[Selected passage — start]

Installing a Saddle Valve for Humidifier or Ice Maker

This time of year in the Midwest bring many changes to our lives. Changing the clocks means leaving and returning home in the dark. Another change is the indoor air quality in our homes. The cold dry air of winter reminds us it is time to turn on the humidifier.

I just received a call from a relative who just turned on the water supply to the humidifier and it was now leaking. After a couple of questions, followed by a suggestion the problem was remedied in a few minutes. This phone call got me to thinking about those troublesome saddle valves that supply water to a humidifier or ice makers.

Safety first, NEVER EVER use a saddle valve for any kind of gas, only water. A saddle valve gets its name from the way it looks, like a saddle on a horse. They are an inexpensive way to get water to a humidifier, or ice makers, etc. There are several slightly different versions but all have the same parts and are installed the same.

You will be working on a live water pipe so before you begin locate the water shutoff in your home, just in case you need to quickly turn the water off.

Take a look at the picture below and carefully look at the parts of the valve I have labeled.

SadleValveParts01

The saddle is the part that wraps around the pipe, and is held together by 2 screws or bolts. The seat of the valve is where the needle valve (or stem valve) travels through and punctures the pipe. Between the seat and the pipe is a rubber gasket that seals the area around the needle valve puncture. The needle valve works well on copper and plastic pipe, but not very well on galvanized pipe.

The first step to install the valve is to clean the pipe all the way around where the valve is going to be installed, generally with a light sanding. Next position the valve around the pipe, with the output connection and top of the needle valve in a position that you can easily access both.

SadleValveParts02

Take into consideration where the output line has to run to. When positioning the saddle valve around the pipe be careful to make sure the gasket is seated properly. One trick is to screw the needle valve down until it barely touches the pipe, allowing you to properly center the gasket. When you have the gasket properly seated tighten the saddle valve, evenly, alternate with a couple turns on each side until good and snug.

[Selected passage — finish]
[Records provided — start]

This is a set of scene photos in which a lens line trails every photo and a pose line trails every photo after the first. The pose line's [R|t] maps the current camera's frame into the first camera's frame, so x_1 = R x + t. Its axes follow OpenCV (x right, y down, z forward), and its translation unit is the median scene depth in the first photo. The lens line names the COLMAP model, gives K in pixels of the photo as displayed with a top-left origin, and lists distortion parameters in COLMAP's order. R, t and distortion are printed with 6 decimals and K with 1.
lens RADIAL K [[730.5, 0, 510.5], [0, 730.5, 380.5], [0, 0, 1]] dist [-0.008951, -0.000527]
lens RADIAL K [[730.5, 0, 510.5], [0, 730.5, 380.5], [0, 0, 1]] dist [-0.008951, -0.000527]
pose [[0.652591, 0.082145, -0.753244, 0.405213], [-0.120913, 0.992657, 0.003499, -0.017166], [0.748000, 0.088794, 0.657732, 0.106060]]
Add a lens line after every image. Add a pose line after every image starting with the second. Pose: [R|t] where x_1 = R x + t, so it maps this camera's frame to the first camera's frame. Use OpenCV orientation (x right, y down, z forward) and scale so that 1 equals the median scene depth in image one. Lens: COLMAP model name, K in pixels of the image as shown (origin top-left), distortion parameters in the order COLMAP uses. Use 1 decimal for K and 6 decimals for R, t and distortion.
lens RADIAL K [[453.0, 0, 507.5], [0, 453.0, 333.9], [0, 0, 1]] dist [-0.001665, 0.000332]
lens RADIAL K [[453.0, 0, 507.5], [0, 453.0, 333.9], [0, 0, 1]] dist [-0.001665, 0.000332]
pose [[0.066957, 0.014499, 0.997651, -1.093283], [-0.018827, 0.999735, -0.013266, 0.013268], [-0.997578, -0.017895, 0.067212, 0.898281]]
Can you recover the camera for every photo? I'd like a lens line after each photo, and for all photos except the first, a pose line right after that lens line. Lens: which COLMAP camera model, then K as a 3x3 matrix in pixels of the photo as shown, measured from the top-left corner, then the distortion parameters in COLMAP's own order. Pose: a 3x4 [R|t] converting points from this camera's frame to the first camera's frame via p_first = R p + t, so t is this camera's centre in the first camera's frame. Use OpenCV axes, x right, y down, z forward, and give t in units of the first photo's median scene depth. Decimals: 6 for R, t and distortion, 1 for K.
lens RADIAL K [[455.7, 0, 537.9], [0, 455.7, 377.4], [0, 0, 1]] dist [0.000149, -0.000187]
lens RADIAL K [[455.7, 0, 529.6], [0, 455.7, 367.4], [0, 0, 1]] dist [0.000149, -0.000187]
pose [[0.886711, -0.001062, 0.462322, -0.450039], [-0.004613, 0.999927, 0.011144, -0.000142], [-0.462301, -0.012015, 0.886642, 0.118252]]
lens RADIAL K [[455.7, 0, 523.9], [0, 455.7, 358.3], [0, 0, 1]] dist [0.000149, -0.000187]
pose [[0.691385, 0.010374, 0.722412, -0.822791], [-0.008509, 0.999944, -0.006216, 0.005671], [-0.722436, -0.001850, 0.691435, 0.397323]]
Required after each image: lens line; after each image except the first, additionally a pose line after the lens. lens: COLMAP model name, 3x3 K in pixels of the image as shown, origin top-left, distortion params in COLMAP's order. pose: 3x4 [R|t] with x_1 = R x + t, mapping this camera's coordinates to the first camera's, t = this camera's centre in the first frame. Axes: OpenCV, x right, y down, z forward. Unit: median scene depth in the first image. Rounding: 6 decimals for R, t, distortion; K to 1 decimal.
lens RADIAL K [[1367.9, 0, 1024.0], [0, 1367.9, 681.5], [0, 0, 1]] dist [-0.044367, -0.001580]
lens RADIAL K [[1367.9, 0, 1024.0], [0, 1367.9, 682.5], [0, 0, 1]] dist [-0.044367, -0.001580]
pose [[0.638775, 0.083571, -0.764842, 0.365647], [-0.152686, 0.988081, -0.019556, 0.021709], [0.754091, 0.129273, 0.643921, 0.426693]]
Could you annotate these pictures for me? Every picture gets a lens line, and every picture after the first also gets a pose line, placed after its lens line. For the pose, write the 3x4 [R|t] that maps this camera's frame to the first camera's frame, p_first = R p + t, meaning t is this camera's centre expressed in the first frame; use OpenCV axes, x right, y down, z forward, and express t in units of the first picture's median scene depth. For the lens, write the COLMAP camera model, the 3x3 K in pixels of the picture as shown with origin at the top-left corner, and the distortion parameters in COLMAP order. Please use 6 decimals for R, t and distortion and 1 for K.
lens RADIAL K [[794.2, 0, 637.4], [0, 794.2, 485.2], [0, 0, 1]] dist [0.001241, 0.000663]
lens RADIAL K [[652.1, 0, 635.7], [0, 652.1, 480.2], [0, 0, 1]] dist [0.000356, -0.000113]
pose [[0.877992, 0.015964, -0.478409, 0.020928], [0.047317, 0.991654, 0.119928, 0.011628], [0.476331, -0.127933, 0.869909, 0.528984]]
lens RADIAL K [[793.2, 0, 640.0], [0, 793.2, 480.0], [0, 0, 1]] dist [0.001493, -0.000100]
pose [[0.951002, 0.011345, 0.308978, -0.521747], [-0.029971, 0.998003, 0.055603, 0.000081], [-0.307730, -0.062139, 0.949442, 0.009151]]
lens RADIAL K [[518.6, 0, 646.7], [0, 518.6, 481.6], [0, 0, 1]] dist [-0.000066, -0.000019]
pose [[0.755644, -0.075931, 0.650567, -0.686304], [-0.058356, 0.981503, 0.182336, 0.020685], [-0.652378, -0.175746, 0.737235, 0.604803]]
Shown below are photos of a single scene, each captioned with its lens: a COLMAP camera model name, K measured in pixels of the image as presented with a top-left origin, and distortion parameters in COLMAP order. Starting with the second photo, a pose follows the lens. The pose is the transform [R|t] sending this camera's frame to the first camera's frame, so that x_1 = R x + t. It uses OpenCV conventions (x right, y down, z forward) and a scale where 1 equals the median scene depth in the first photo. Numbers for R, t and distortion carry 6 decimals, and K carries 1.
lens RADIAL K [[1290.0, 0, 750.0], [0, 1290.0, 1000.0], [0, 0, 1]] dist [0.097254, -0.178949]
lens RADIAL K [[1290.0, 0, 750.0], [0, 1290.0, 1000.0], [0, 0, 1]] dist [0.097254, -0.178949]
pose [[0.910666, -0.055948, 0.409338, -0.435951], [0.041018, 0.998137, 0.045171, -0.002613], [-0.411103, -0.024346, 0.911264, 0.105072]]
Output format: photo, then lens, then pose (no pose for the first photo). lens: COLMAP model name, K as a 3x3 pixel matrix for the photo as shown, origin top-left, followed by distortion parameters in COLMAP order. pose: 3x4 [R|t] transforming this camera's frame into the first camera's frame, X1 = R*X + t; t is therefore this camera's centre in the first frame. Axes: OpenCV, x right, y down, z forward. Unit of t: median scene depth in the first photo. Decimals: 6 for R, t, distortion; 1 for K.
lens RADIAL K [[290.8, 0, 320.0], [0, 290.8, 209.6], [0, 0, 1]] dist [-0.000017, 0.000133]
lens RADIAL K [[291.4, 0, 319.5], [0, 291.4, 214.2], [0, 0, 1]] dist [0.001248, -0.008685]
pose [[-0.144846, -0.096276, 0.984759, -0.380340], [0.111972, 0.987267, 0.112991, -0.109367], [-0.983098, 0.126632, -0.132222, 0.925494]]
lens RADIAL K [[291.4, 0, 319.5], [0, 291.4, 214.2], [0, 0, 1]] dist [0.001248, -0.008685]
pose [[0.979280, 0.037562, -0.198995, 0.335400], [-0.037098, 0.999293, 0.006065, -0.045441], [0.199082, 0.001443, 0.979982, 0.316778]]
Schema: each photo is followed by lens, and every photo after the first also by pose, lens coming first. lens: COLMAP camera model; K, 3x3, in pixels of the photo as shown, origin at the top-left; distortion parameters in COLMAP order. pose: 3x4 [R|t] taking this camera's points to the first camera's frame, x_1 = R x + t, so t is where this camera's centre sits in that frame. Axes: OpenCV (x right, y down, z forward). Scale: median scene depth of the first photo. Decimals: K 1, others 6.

[Records provided — finish]

Required work -
A) Duplicate the passage of the saddle valve article that opens with the words containing "The first step" and closes with "easily access both.".
B) Go on with the saddle valve installation article from the point where it stops.
Nothing in the lines is needed here.

Results for each task -
A)
The first step to install the valve is to clean the pipe all the way around where the valve is going to be installed, generally with a light sanding. Next position the valve around the pipe, with the output connection and top of the needle valve in a position that you can easily access both.

B)
Next connect the output line to the saddle valve, leaving plenty of extra length and place the end in a bucket or floor drain. You are now ready to turn on the water. Slowly turn the needle valve so it pierces the pipe. When you cannot turn it by hand anymore slowly back twist it backwards. Water should now begin to come out of the end of the output pipe. If not then repeat turning it in to pierce the pipe.

Once you see water coming out the output pipe close the valve and connect the output line to your humidifier, ice maker, etc. now turn it on one final time, checking for leaks.

If it does leak from the needle valve stem, then you needs to very slowly tighten the nut (packing nut) that surrounds the needle valve (refer to picture). If it leaks from the gasket area, check to make sure the screws holding the saddle valve to the pipe are tight.

A common practice is to turn the saddle valve off when you turn off the humidifier in the spring. If you do this, it is likely in the fall when you turn it back on it will leak from the needle valve stem. Not to worry, just turn the packing nut slightly until the leaking stops.

If you need to ever replace the entire valve, turn the water off and open the faucets of a sink at a lower level to drain water from the pipes. Remove the saddle valve and take it to the store with you to make sure you purchase a new one with the same size needle valve. Follow the above steps to install the new saddle valve with one additional step. When you fit the saddle valve to the pipe, lining up the gasket and needle valve will be next to impossible unless you extend the needle valve, then apply the gasket and insert the protruding needle valve into the existing hole. Then continue following the steps as outlined above.

Follow the above steps and you will have a successful installation of a saddle valve.